Tachycardia refers to a medical condition where a person’s heart rate rises above normal resting levels. The word “tachycardia” literally comes from the Greek words meaning “rapid heart.” What exactly a normal heart rate is depends on the person – age is normally the biggest contributing factor in determining the normal upper threshold for heart rates. As we age, our heart rate generally slows. The slowing is particularly notable in young children. The normal resting heart rate of an adult is below 100 bpm (beats per minute).
Depending on age and the individual, tachycardia can be very dangerous. When the heart works too rapidly, it also works less efficiently. People experiencing tachycardia actually receive less blood flow to their body, including to the heart itself. This can lead to parts of the body getting too little oxygen, and can lead to angina, ischemic heart disease, or heart attacks.

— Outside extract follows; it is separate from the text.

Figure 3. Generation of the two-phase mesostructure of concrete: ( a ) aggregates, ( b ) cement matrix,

Obviously, with tachycardia presenting such clear and serious health risks, tachycardia treatment is exceptionally important. Different kinds of tachycardia present different levels of threats to the people experiencing them, and may have different causes, and both of these factors contribute to how doctors and patients may select the appropriate course of treatment. For some types tachycardia, identifying other underlying medical issues and treating those is both the simplest and the most effective technique. Other tachycardia experiences may be caused by underlying physical problems and require invasive surgery, the use of medical implants, or life time medication.
In cases where the condition is caused by abnormal heart tissue, one form of tachycardia treatment which can take the place of more invasive heart surgery is called catheter radiofrequency ablation. In this form of tachycardia treatment, the doctor avoids invasive access to the heart by threading a catheter through the blood vessels to the heart itself, then uses the power of radiofrequency waves to remove the abnormal tissue. In some cases, catheter radiofrequency ablation may be preferred both because it is relatively noninvasive – compared to open heart surgery, certainly – and it can eliminate the need for extended use of medications that may have adverse side effects.

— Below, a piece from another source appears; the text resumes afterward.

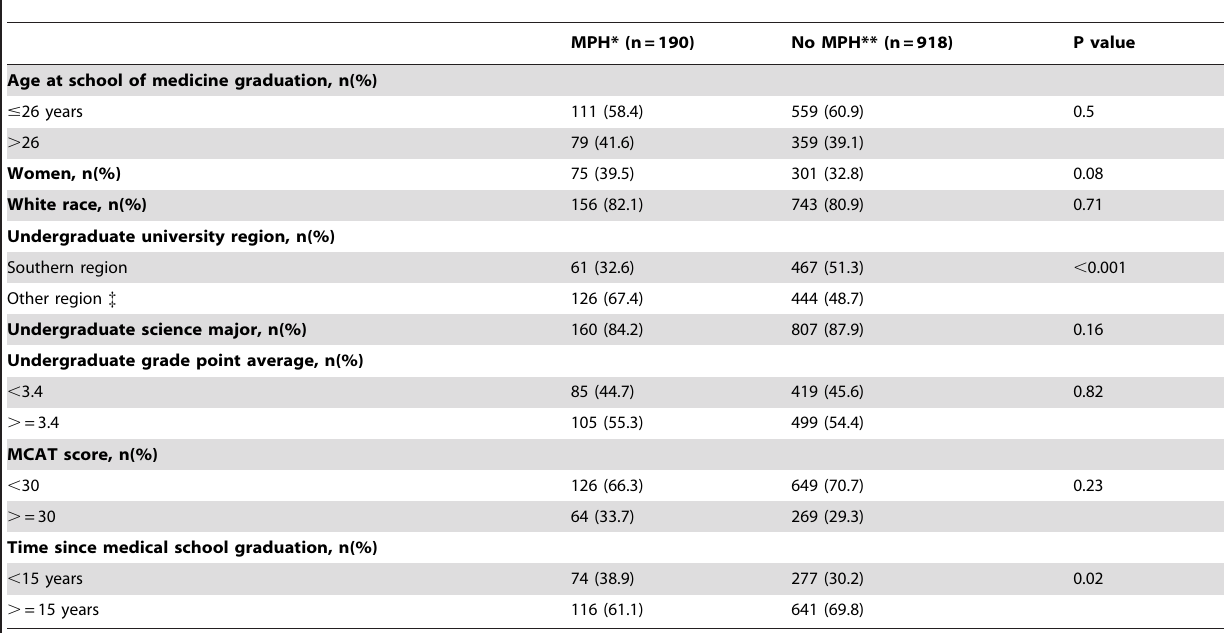
Table 1. Baseline Characteristics According to MPH Education Completion among Medical School Graduates.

Pacemakers and implantable defibrillators are two medical devices which may be implanted within the body surgically to help regulate the heartbeat. Both of them monitor the heart rate and prevent it from falling too low, which is a danger presented by some of the medications used in the treatment of tachycardia. The implantable defibrillator is a device which can sense when the heart rate becomes irregular, and give a burst of electrical energy to essentially encourage the heart to “restart” at a normal rhythm. Implantable defibrillators have been shown in clinical studies to be very effective as treatments for the most life threatening of tachycardia cases.
Medications may be used either alone or in combination with other tachycardia treatments to control the patent’s tachycardia symptoms. For example, medications may be given to slow down the patient’s heart beat and thus keeping it within the normal range. Medications may also be used which help to restore normal rhythm to the heart. In both cases, the patient will very likely be taking that medication as treatment for their tachycardia every day for the rest of their lives. It is very important in these situations that the doctors accurately identify the problem so that the patient is on the right medications to manage their heart problems.
Anticoagulants, the drugs which prevent blood from clotting, may also be used in conjunction with other treatments to prevent embolism and strokes, which may be a risk with some kinds of tachycardia. No matter what the cause, it is always important for a doctor to work with his patient to identify the best tachycardia treatment for every individual’s situation.